> Input for this task:

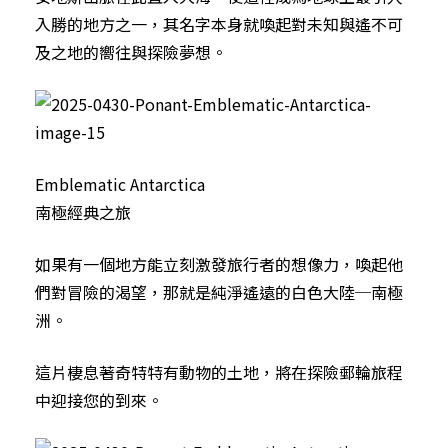
入勝的地方之一，其名字本身就喚起對未知與遙不可
及之地的嚮往與探險夢想。
Emblematic Antarctica
南極經典之旅
如果有一個地方能立刻激發旅行者的想像力，喚起他
們對冒險的渴望，那就是純淨遙遠的白色大陸─南極
洲。
這片棲息著奇特特有動物的土地，將在探險郵輪旅程
中迎接您的到來。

> Request: Switch "Emblematic" to "Iconic" throughout the entries and write out every line again with nothing else changed, leaving out the pictures.

> Solution to the problem:
入勝的地方之一，其名字本身就喚起對未知與遙不可
及之地的嚮往與探險夢想。
Iconic Antarctica
南極經典之旅
如果有一個地方能立刻激發旅行者的想像力，喚起他
們對冒險的渴望，那就是純淨遙遠的白色大陸─南極
洲。
這片棲息著奇特特有動物的土地，將在探險郵輪旅程
中迎接您的到來。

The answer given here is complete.